Texte présenté >>
....

Des étiquettes indélébiles sont plaquées sur les minorités. Mais pas de stéréotypes plaqués sur les habitants de Tbilissi ou Mtskheta. À l'image de Paris, tout le monde ou presque vient d'ailleurs. Au XIXe siècle, la Géorgie connut un grand exode rural vers Tbilissi. Ainsi, les clichés des résidents de la capitale sur les régionaux sont exacerbés, et vice versa. Comme partout dans le monde, les étiquettes sont toujours difficiles à décoller. Mais les principales victimes des stéréotypes sont les minorités, qui ont déjà la vie dure, et contre lesquelles les stéréotypes s'acharnent, alors que tous ont participé à la richesse culturelle de ce pays.
Venus de partout, ils avaient rendez-vous en Géorgie
Au cours de l'histoire, la Géorgie a été une vraie mosaïque multi-ethnique. Jusqu'à l'avènement de l’État-nation, au XIXe siècle, les identités collectives étaient avant tout sociales et religieuses. La région du Caucase a connu, au fil des siècles, une histoire particulièrement mouvementée. Elle a façonné un territoire caractérisé par une population très hétérogène. Dès la fin du XIXe siècle, la Géorgie a voulu construire un État nationaliste contre l’empire tsariste puis le bloc soviétique. Au tout début du XXe siècle, les mouvements nationalistes ont donné naissance aux identités nationales et territoriales. L'identité géorgienne est née lors de l'indépendance du pays entre 1918 et 1921. En Géorgie, histoire et nationalisme ne pourraient faire qu'un ! Durant la période soviétique, la politique stalinienne, concernant les minorités, s'appuyant sur les repères ethniques, créait des espaces où les minorités se reconnaissaient plus dans leur ethnie que dans leur région. Ainsi, les Arméniens étaient poussées à aller à Erevan, les Azéris à Bakou, les Géorgiens à Tbilissi. En outre, les membres de ces minorités étaient poussés à parler en premier lieu leur langue maternelle, le géorgien n'étant enseigné que comme seconde langue. Cela ne facilite pas l'intégration de certains à l'heure actuelle qui ne parlent ni ne comprennent le géorgien.

....

Données fournies >>
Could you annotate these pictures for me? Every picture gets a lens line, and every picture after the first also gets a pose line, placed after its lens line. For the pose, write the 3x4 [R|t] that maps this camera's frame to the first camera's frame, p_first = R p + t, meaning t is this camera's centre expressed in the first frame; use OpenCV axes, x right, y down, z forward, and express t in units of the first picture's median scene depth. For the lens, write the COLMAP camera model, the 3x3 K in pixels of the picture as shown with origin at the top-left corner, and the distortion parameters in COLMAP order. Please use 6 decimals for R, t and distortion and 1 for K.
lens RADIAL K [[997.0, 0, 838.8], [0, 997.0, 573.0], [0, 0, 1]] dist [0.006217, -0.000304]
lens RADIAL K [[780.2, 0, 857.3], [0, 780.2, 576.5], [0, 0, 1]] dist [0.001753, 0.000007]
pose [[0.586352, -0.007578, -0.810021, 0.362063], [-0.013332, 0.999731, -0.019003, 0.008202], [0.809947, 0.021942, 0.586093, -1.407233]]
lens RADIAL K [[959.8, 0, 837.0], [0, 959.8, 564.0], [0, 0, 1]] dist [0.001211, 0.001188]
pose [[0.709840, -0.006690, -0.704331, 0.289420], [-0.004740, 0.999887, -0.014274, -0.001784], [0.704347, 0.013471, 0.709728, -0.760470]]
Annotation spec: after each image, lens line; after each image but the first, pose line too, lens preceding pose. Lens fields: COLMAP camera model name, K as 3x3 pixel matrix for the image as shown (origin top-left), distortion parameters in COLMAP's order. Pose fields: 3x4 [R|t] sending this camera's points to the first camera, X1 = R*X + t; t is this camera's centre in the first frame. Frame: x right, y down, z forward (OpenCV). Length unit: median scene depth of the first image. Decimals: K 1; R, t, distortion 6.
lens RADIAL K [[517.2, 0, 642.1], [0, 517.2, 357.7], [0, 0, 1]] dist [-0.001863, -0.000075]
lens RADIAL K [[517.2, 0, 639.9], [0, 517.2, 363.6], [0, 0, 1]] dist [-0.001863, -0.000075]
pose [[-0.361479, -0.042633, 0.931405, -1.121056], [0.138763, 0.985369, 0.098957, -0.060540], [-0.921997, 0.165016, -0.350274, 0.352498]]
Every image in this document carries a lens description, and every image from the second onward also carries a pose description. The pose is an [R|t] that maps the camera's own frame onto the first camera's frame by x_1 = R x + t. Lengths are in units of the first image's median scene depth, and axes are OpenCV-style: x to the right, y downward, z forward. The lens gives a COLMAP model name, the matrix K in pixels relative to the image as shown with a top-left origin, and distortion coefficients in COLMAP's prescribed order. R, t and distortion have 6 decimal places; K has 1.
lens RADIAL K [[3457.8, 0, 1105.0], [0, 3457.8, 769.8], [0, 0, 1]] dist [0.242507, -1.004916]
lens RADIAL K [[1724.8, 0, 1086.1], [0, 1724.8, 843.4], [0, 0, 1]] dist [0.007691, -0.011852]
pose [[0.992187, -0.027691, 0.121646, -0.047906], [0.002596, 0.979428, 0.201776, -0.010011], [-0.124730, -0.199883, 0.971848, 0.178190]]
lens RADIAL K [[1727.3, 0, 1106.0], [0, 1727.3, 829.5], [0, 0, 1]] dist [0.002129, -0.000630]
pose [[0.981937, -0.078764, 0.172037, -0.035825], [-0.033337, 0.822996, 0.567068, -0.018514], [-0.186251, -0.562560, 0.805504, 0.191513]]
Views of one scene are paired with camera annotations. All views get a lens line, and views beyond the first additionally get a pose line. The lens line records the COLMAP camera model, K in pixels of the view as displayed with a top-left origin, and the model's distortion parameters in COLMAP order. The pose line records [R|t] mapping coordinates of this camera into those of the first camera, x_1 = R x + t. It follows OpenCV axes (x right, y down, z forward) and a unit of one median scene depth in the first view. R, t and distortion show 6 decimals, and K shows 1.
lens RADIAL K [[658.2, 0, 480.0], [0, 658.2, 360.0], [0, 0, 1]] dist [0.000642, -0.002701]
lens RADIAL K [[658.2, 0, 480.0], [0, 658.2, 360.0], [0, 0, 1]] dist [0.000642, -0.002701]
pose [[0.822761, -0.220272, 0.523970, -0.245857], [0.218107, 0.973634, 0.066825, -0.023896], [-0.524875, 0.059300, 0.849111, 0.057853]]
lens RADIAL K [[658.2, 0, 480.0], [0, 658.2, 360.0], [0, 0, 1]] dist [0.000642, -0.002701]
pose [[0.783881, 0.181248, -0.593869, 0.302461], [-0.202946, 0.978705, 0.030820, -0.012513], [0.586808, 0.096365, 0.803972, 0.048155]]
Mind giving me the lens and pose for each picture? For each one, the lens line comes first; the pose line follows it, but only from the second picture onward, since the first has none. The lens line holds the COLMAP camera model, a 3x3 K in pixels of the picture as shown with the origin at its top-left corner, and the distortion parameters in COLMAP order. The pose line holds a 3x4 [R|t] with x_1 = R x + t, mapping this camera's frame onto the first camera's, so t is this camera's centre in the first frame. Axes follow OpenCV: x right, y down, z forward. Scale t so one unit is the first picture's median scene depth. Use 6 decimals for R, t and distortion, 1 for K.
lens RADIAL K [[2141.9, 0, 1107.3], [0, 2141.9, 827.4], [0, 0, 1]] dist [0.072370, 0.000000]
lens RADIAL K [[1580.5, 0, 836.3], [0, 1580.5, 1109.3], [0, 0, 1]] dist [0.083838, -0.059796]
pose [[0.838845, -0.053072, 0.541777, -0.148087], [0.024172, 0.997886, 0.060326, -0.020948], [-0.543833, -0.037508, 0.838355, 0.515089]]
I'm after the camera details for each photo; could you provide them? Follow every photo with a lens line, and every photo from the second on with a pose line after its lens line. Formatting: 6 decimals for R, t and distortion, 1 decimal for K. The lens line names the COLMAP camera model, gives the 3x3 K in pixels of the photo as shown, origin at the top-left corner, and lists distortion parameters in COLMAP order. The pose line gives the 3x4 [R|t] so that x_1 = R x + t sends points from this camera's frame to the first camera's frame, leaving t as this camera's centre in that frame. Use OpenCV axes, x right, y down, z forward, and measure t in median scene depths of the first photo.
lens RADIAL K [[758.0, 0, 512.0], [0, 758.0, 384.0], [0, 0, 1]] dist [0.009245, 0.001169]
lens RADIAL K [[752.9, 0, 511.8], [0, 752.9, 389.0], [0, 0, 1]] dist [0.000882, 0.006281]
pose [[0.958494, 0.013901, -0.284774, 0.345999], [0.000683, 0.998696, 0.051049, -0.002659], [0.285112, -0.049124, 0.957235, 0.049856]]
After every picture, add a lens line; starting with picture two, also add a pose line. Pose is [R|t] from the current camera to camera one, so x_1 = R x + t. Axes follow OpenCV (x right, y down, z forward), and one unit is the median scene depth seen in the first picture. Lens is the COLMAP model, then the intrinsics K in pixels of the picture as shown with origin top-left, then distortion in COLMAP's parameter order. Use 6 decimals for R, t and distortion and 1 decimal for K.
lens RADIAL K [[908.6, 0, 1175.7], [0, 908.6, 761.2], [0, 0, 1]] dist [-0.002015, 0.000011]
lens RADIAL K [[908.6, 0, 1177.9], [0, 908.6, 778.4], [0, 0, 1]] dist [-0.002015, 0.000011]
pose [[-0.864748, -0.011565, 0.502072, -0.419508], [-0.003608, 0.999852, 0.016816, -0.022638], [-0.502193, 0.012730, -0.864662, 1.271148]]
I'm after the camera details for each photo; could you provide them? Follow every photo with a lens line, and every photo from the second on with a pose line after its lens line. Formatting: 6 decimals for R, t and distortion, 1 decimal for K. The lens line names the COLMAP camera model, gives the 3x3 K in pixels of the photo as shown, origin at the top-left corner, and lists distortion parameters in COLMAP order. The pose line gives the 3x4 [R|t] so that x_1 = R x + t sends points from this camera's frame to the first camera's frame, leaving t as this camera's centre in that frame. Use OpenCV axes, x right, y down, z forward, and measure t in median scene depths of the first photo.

....

Tâche 1 >>
Répondez à ces questions sur le texte consacré aux minorités en Géorgie :
(a) Vers quelle ville la Géorgie connut-elle un grand exode rural au XIXe siècle ?
(b) Entre quelles années se situe l'indépendance du pays, lors de laquelle est née l'identité géorgienne ?
(c) Pendant la période soviétique, vers quelle ville les Azéris étaient-ils poussés à aller ?
Tâche 2 >> Poursuivez le texte sur les minorités en Géorgie à partir de sa dernière phrase.
La liste ne joue aucun rôle ici.

Zone de réponse 1 >>
(a) Tbilissi.
(b) Entre 1918 et 1921.
(c) Bakou.

Zone de réponse 2 >>
Répartition des minorités ethniques
Les Arméniens constituent un groupe équivalent à environ 5 % de la population. Ils sont concentrés dans le sud du pays, dans la région de Samtskhe-Djavakhétie, zone frontalière de l'Arménie, mais aussi en Abkhazie, au nord du pays, sous contrôle russe. À Tbilissi, au XIXe siècle, la communauté arménienne était majoritaire. La ville conserve de larges vestiges du passé arménien. En 2020, à la suite d'une histoire très mouvementée et des exils consécutifs, celle-ci s'est réduite à seulement 7 % des citoyens. Les Arméniens ont toujours été très présents un peu partout dans le pays. Au fil des siècles, ceux-ci occupaient une place plus ou moins importante au sein du royaume, occupant des fonctions militaires ou administratives, étaient laboureurs, vignerons, commerçants. Des capitalistes célèbres prêtaient sur gages au royaume. La communauté arménienne a longtemps concentré la vie économique du pays.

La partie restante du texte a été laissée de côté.